### [TEXTAUSZUG]
....................
# Feederrute nur welche?



## Plötzi007 (21. September 2005)

Hallo

Ich möchte mir gern eine Feederrute zulegen. Abdecken soll sie einige Bereiche mit einmal ,und zwar: möchte ich kleinere Flüsse ,wie Havel und Spree ,Kanäle ,Seen (Schwielochsee) und auch mal in der Oder (starke Strömung) fischen. 
Hauptsächlich soll es auf Brassen gehen ,aber auch auf Plötzen ,und mal ein Spreekarpfen. Als Ruten habe ich mir folgendes ausgesucht:
-4,20m   0 - 110g Shimano Beastmaster Feeder Multi Range H gefällt mir weil man da von der Rutenlänge doch sehr flexibel ist
- Shimano [font=Arial,Helvetica]Technium Df Multi Range Heavy Feeder 0-110g 
-3,90 o. 4,20m Browning Syntec xl-xxl 0-100g/70-180g
-[/font]3,9-4,20m   0 - 120g SPRO Titanex Feeder
[font=Arial,Helvetica]Welche Rute von denen ist eigentlich dafür zu empfehlen? Gibt es noch andere ?

viele Grüsse
Mathias
[/font]


----------



## Wedaufischer (21. September 2005)

*AW: Feederrute nur welche?*

Ich denke mal, dass die Ruten die du dir ausgesucht hast sicherlich ausreichend sind. Ob du, bis auf die Browning 4,2m, allerdings damit an der Oder zurechtkommst? Die Entscheidung/Der Kauf hängt im Wesentlichen von deinem Hauptgewässer (WG) ab, an dem du regelmäßig damit fischen willst. Ich habe gestern eine Zammataro SpeedFeeder im Einsatz gesehen und war ehrlich gesagt, sehr beeindruckt davon.
....................
### [VERFÜGBARE DATEN]
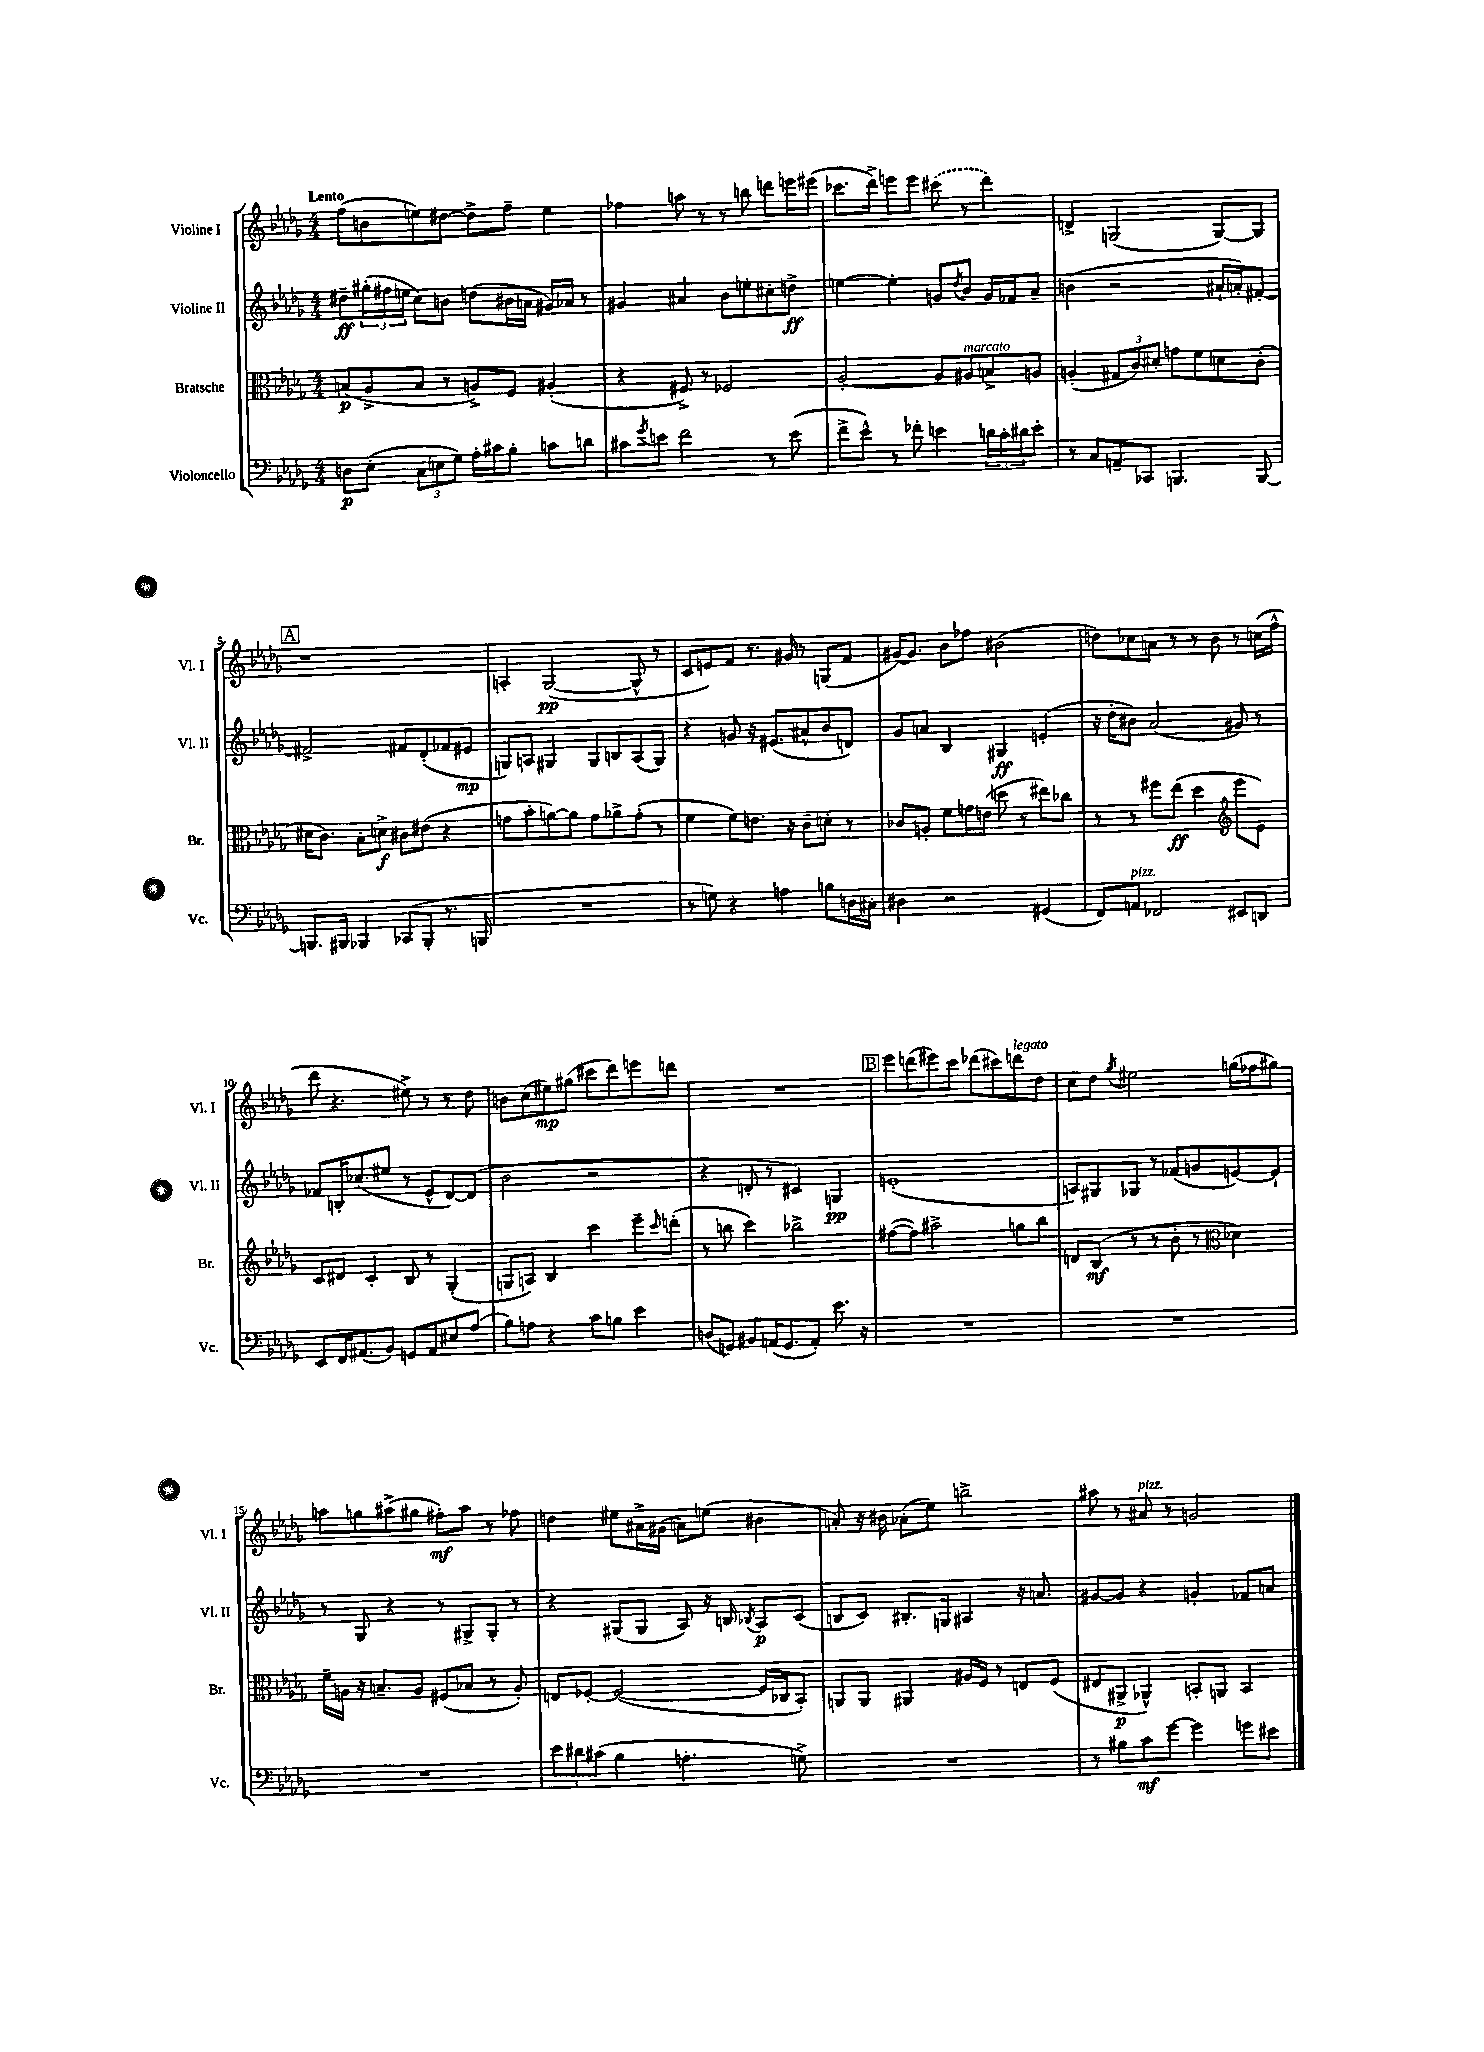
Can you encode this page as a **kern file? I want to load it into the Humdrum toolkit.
....................
### [ÜBUNGSAUFGABE 1]
Gib aus dem Forumsthread über Feederruten den Abschnitt wortgetreu aus, der mit den Worten „# Feederrute nur“ anfängt und mit „(starke Strömung) fischen.“ aufhört.
### [ÜBUNGSAUFGABE 2]
Welche Gewässer werden im Forumsthread über Feederruten mit ihrem Namen genannt? Zähle alle auf.
### [ÜBUNGSAUFGABE 3]
Knüpfe an den letzten Satz des Forumsthreads über Feederruten an und schreibe ihn weiter.

### [ENDERGEBNIS 1]
# Feederrute nur welche?



## Plötzi007 (21. September 2005)

Hallo

Ich möchte mir gern eine Feederrute zulegen. Abdecken soll sie einige Bereiche mit einmal ,und zwar: möchte ich kleinere Flüsse ,wie Havel und Spree ,Kanäle ,Seen (Schwielochsee) und auch mal in der Oder (starke Strömung) fischen.

### [ENDERGEBNIS 2]
Havel, Spree, Schwielochsee, Oder

### [ENDERGEBNIS 3]
> Gibt es noch andere ?


Guckst du.


----------



## ossis angelladen (21. September 2005)

*AW: Feederrute nur welche?*

ich würde dir von einer universalrute abraten. 
in kleineren fliessgewässern und in seen bist du auch mal gezwungen auf dünnere vorfächer und kleinere haken zurückzugreifen. 
die kräftigen aktionen der von dir ausgesuchten ruten würden wahrscheinlich häufiger zu fischverlußten führen.


----------



## Murphy88 (21. September 2005)

*AW: Feederrute nur welche?*

Hallo Mathias,

zwei Ruten, die ich aus eigener Erfahrung empfehlen kann:

Daiwa Pro Heavy Feeder 
Shimano Catana AX Heavy Feeder

Beide sind für ca. 85 Euro zu haben und bieten so - meiner Meinung nach - ein gutes Preis-Leistungs-Verhältnis.


----------



## Plötzi007 (21. September 2005)

*AW: Feederrute nur welche?*

Hallo

@ossi
Da ich gern schwere Bleie und Futterkörbe verwenden will, komme ich doch bei einer sensibleren Rute (sensibel = weniger WG?)doch leicht an meine Grenzen oder? Für die ganz feine Fischerei habe ich ja auch noch eine Multipickerrute. Die Beastmaster wurde mir auch als sensibel empfohlen . 
Da ich hauptsächlich in der Havel fische ,werde ich wohl keine SuperHeavy Rute ala Browning XXl brauchen. 

@wedaufischer
Hast du einen Link/Laden wo ich mir die Zamarato mal anschauen kann?


----------



## Adrian* (21. September 2005)

*AW: Feederrute nur welche?*

Die Browning in XXL...


----------



## Wedaufischer (21. September 2005)

*AW: Feederrute nur welche?*

Hallo Plötzi007,

Speedfeeder :m


----------



## ossis angelladen (21. September 2005)

*AW: Feederrute nur welche?*

mit der multipicker bist du in der wurfweite sehr eingeschränkt. beim versuch weit zu werfen, mußt du recht stark beschleunigen, was zu überschlagungen führt.
bei den shimano feederruten, die sind i.d.t. recht sensibel wird sich auch die stärkere spitze in der von dir beschriebenen starken spitze so biegen, daß du sensible bisse genau deswegen nicht erkennst.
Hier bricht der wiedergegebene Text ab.